L'ASINO DI BURIDANO

Massimo Parodi

Professore di Storia della filosofia medievale all'Università Statale di Milano.

Nomina nuda tenemus

È impossibile ricordare Umberto Eco, nel momento tristissimo della sua scomparsa, senza cadere nella retorica celebrativa o nella rassegna dei suoi innumerevoli contributi alla storia della cultura italiana ed europea. Posso solo ricordare le prime cose che mi tornano alla mente, per dire che mi sento personalmente colpito perché so che molto da lui ho imparato o cercato di imparare.
Dall’Elogio di Franti ho cercato di imparare l’ironia e la capacità di collegare ambiti culturali diversi, facendone motivo di riflessione per il nostro oggi e la nostra formazione.
Da L’antiporfirio, pubblicato in Il pensiero debole a cura di Vattimo e Rovatti, e poi ripreso e discusso in numerose altre sedi, ho cercato di imparare la capacità di coniugare ricerca storica e critica teorica, ma anche l’acutezza dello sguardo capace di individuare in una frase del suo Tommaso il segno della debolezza intrinseca di una proposta metafisica che nel De ente raggiunse le vette del pensiero filosofico occidentale.
Il Medioevo di Eco è sempre stato uno dei riferimenti essenziali dei miei studi su quel periodo della nostra storia e mi ha insegnato a prenderlo sempre sul serio, senza mai prendere troppo sul serio le conclusioni cui di volta in volta mi pareva di giungere.
Il nome della rosa mi ha insegnato come si potesse vivere quel Medioevo. non limitandosi a farne un oggetto di studio e di ricerca, e una frase di quel romanzo mi ha spiegato, più di tanti saggi, che cosa spesso accada nella storia e che cosa avevo direttamente vissuto negli anni della giovinezza. Remigio, per riassumere la propria esperienza nel movimento dolciniano, segnato da innumerevoli errori e fondamentalismi di carattere politico e dottrinale, trova un’espressione straordinariamente sintetica che mi aiutò a crescere: … i predicatori ci dicevano: La verità vi farà liberi. Ci sentivamo liberi, pensavamo che fosse la verità ….
In questo momento di commozione profonda, so che continuerò a leggerlo, sicuro che continuerò a imparare.

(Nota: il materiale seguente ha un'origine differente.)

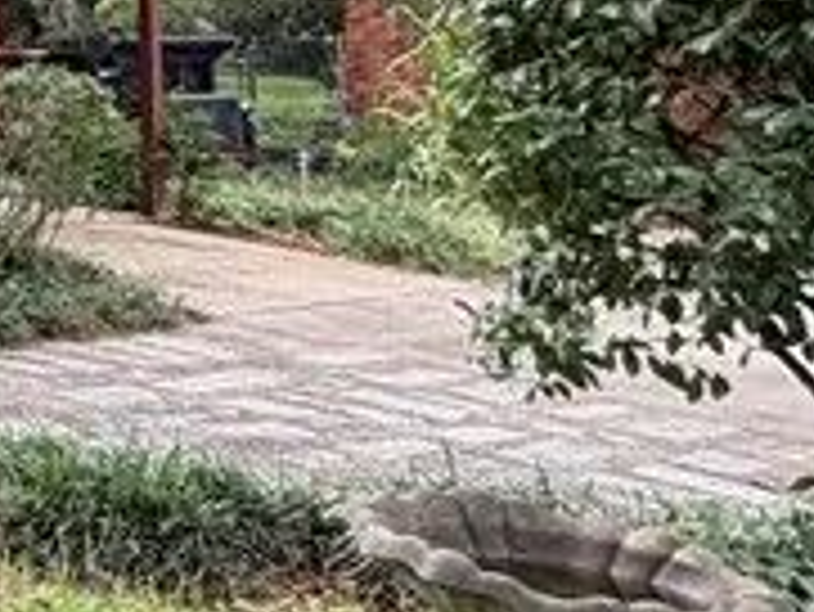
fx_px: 1859
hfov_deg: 16.1
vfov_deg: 17.9
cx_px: -985
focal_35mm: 79
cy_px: -99
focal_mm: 2.22
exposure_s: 1/121
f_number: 2.2
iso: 64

  1. Capii in quel momento quale fosse il modo di ragionare del mio maestro … Capii che, quando non aveva una risposta, Guglielmo se ne proponeva molte e diversissime tra loro. Rimasi perplesso.
    – Ma allora – ardii commentare – siete ancora lontano dalla soluzione… –
    – Ci sono vicinissimo – disse Guglielmo – ma non so a quale –
    – Quindi non avete una sola risposta alle vostre domande? –
    – Adso, se l’avessi insegnerei teologia a Parigi –
    – A Parigi hanno sempre la risposta vera? –
    – Mai – disse Guglielmo – ma sono molto sicuri dei loro errori –
    – E voi – dissi con infantile impertinenza – non commettete mai errori? –
    – Spesso – rispose – ma invece di concepirne uno solo ne immagino molti, così non divento schiavo di nessuno -.
    Ebbi l’impressione che Guglielmo non fosse affatto interessato alla verità, che altro non è che l’adeguazione tra la cosa e l’intelletto. Egli invece si divertiva a immaginare quanti più possibili fosse possibile.
    (Il nome della rosa, Quarto giorno, Vespri)

  2. In principio era il Verbo e il Verbo era presso Dio, e il Verbo era Dio. Questo era in principio presso Dio e compito del monaco fedele sarebbe ripetere ogni giorno con salmodiante umiltà l’unico immodificabile evento di cui si possa asserire l’incontrovertibile verità. ma videmus nunc per speculum et in aenigmate e la verità, prima che faccia a faccia, si manifesta a tratti (ahi, quanto illeggibili) nell’errore del mondo, così che dobbiamo compitarne i fedeli segnacoli, anche là dove ci appaiono oscuri e quasi intessuti di una volontà del tutto intesa al male.
    (Da Il nome della rosa)

    • Senza dimenticare l’incipit del primo capitolo – Era una bella mattina di fine novembre – che accosta la citazione del Vangelo di Giovanni, usata nel Prologo, a un riferimento a Snoopy.

  3. Sei e resti quello che ha scritto il saggio più intelligente sul suo libro, proprio perché gli piaceva quel tuo essere mandrogno – un po’ goffo fuori e sensibile ed elegante nell’analisi e leggero nella scrittura – che hanno certi che hanno visto Genova dalla bassa.